The ML team is going to heavily invest in the usage of Pytorch on ROCm GPUs in the near future. The main side effect of this choice is that the related Docker images (using both to run our model servers) end up being really huge (~10GBs+ in size) and this poses a challenge for CI and the Docker Registry.
Some high level details:
- The Pypi package for torch has a variant for ROCm, namely it ships with all the ROCm libraries (.so-s etc..) bundled to a specific version. This is very handy but it ends up generating a layer that is huge, ~4/5 GBs in size (the layer is related to the pip install action for example).
- The hostPath way (or similar) offered by Kubernetes may be used to install the ROCm libs on the worker node, and expose them to the containers. While this poses some compatibility challenges (like worker OS vs container OS, etc..), it is also explicitly forbidden by KNative Serving, that prohibits hostPath for security reasons.
In our current tests via Blubber and CI we often hit limits, the most noticeable ones are:
- CI nodes end up exhausting space due to the big Docker images built (partially solved, but it may get worse over time).

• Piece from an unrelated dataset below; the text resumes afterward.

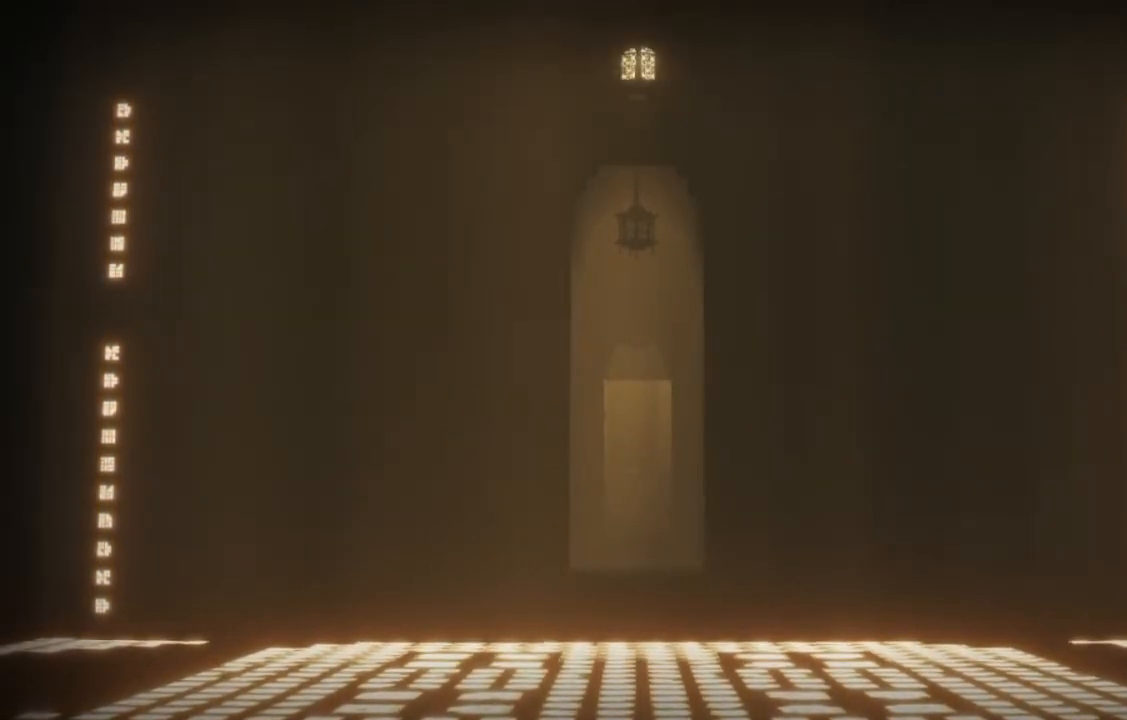
{"buttons": ["R1"], "left_stick": "up", "right_stick": "down", "events": []}
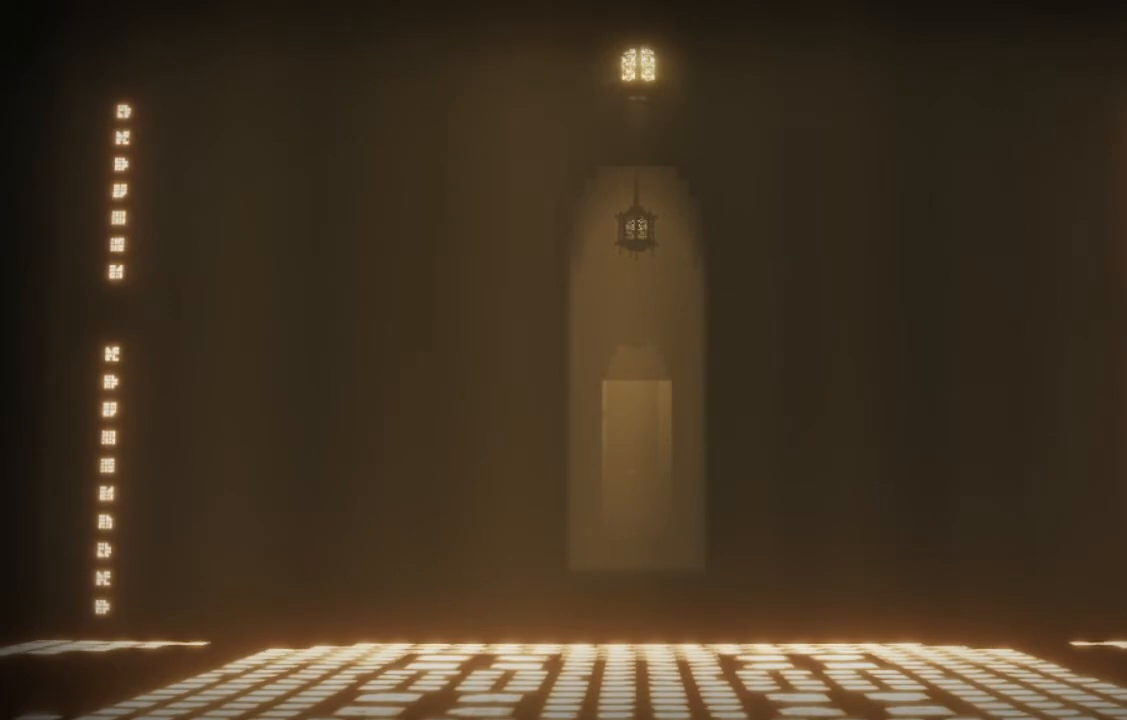
{"buttons": ["R1"], "left_stick": "up", "right_stick": "down", "events": []}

- When CI tries to push to the Docker registry we hit the limit of the nginx's tmpfs filesize (2GBs), and eventually the whole operation fails with a 500. We may increase the tmpfs size but it could be something recurrent over time.
Creating base images could help this problem, adding some ideas to discuss them:
- If torch upstream offers a way to use the OS ROCm libraries, we may be able to create a base image with the libs and "only" install vanilla Pytorch via pip, ending up in smaller layer sizes for sure. We may need custom built torch tough, that is not ideal.
- We could create a base image containing the torch package installed under a system path (like it was installed via deb package on Bookworm, for example) so PYTHONPATH would pick it up. Then we'd use that image in our blubber file, install all the packages other than torch (question mark about what happens if a package requires torch in requirements.txt, hopefully pip should work fine).
Even with the base image ideas above, the nginx tmpfs issue (capping filesize to ~2GBs) seems to be still something to solve.
Finally, ServiceOps should be aware of this mess and we should get their sign-off, since there is the possibility of adding too much load to the Docker Registry.